# 20 inch by pass or slab closet doors.



## 70chevelless (Aug 18, 2010)

Good Morning,
 I have a closet that measures around 39 inches it has by pass doors on it. I pulled the rug up as we had a wall to wall rug then I had the hardwood floors done & the old linoleum pulled out in front & inside the closet & had tiles put down.
 Now I have about a three inch gap from the bottom of the closet doors to the tiles. They are on a track with wheels on them I was going to take the track down put some board under it & the track back up so the doors would be lower. But the doors are all scratched up on top from where it kept coming off the track plus the door is hollow so it is chipped also.
 My problem is I can not find 20 inch doors 24 is the smallest I went on craigslist & put a want add in a guy emailed me & said he had two 20 inch doors after driving an hour to get there they were 24 inch doors but for $10. I bought them as they are in like new condition. 
 My question is does anyone know where I can find 20 inch doors? I tried this place on the web & they will make them for me out of solid mahogany for $600. but I am not a Rockefeller. 
 Also I was told I can cut down the 24 inch but am not sure or trust myself to do this I was told to scribe a mark then cut it with a circular saw but I would rather use my table saw as I'm not steady with a circular saw. So can this be done on a table saw? & if so what kind of blade would I need? but I would rather buy 2o inch doors already cut I just don't understand why they are so hard to find.

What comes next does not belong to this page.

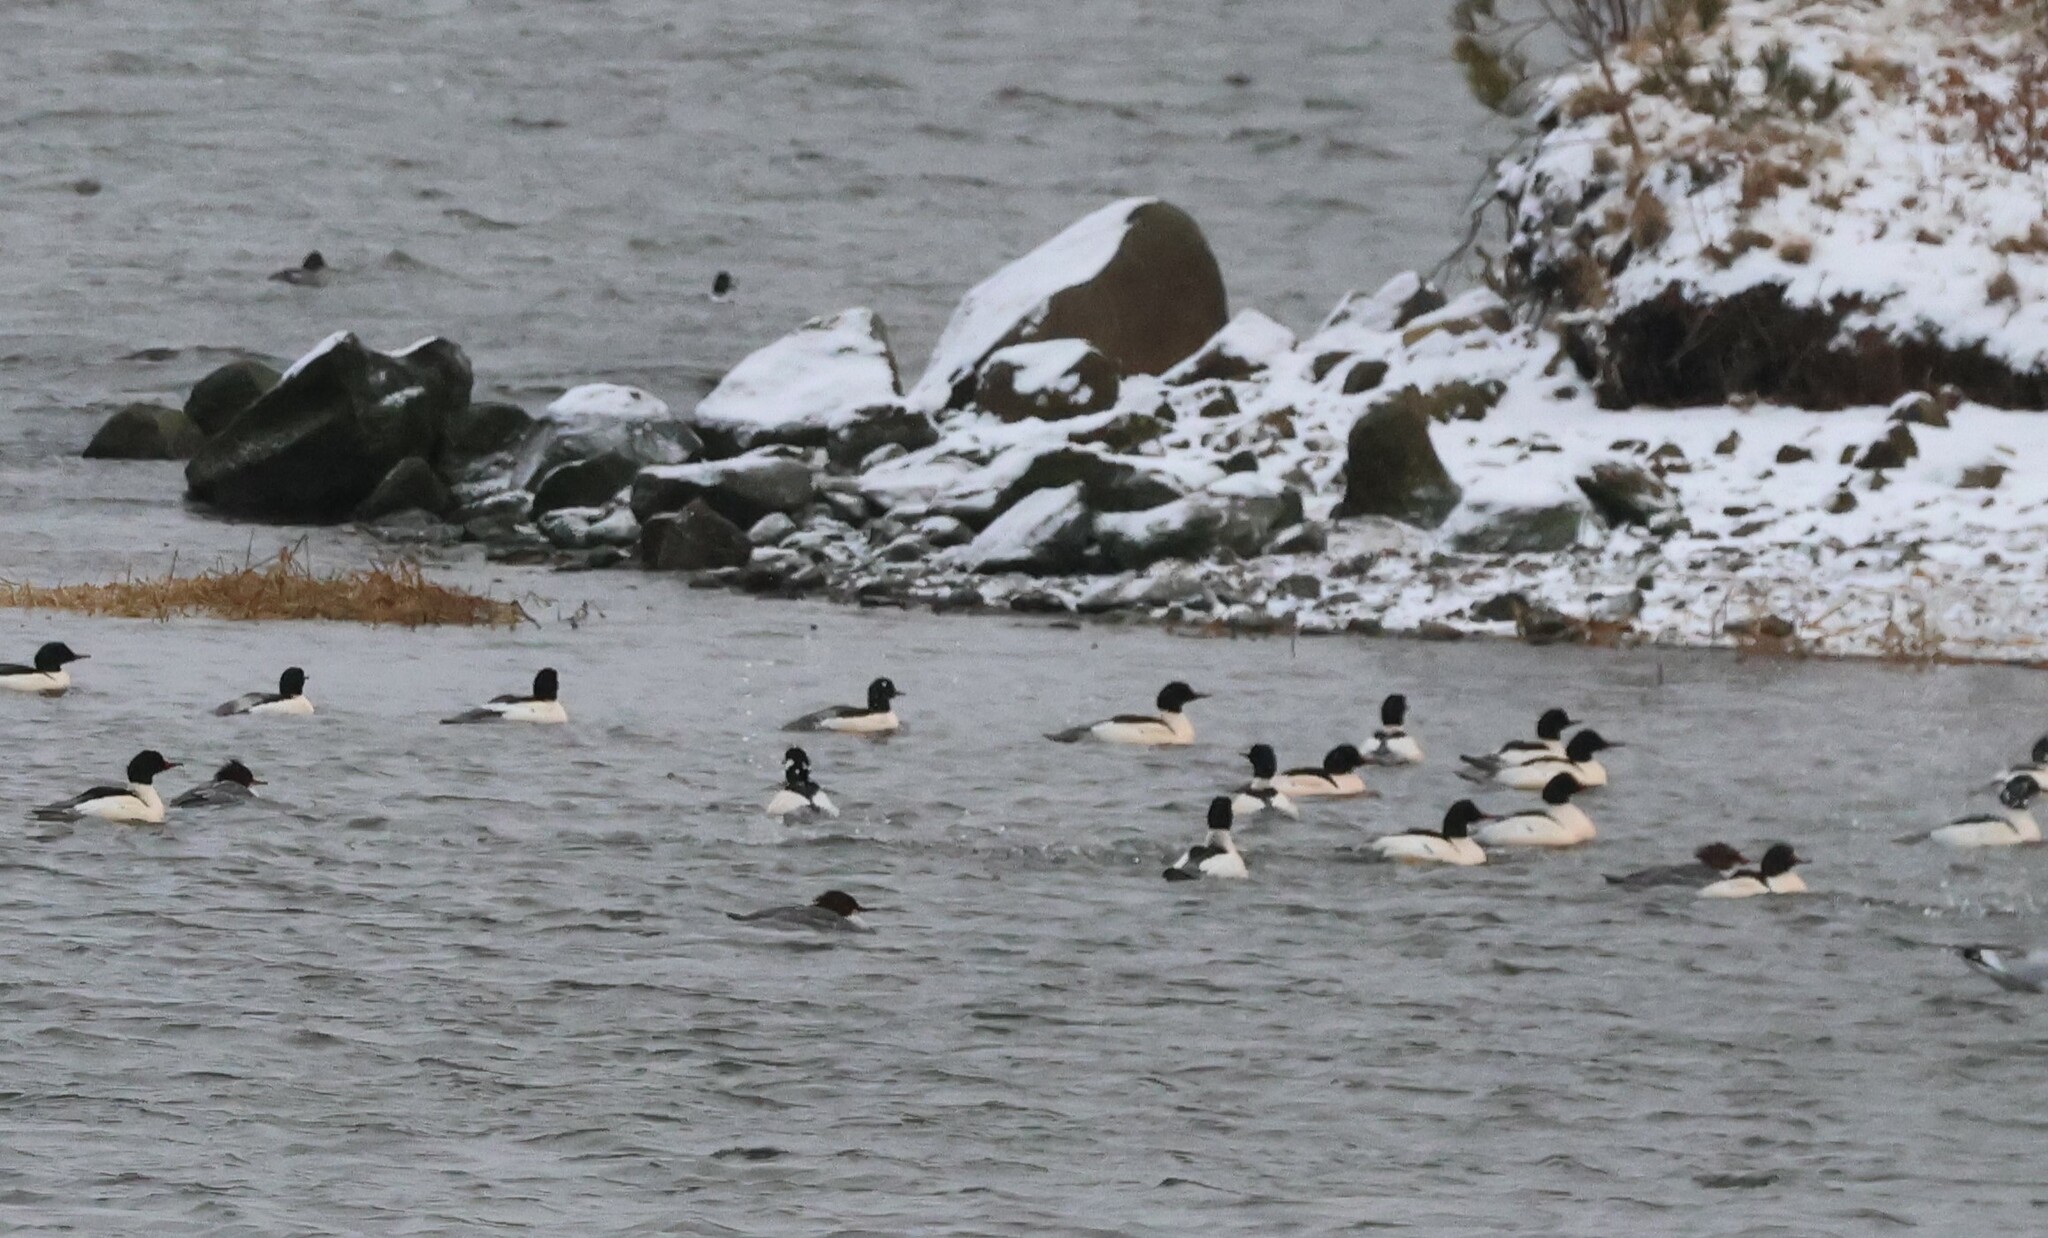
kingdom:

Any information would be a big help.
 Thank you!


----------



## nealtw (Nov 11, 2010)

If you already spent the $10 buck what the loss in triing. absolutly use table saw. after cutting you should be able to peal the skin off the solid edge frame and glue it back in. if not use your table saw and cut a new one out of "dry" lumber. for clamping
'lay both doors on a sheet of plywood about one inch apart lay a 6 inch strip over the joint area and drive screws from the top plywood between the doors into the bottom plywood. a little wax paper to protect doors from glueing to plywood. If you have patern door you will have to do both sides and you will be the expert when your done. Door installers do this all the time for hight problems in older houses.


----------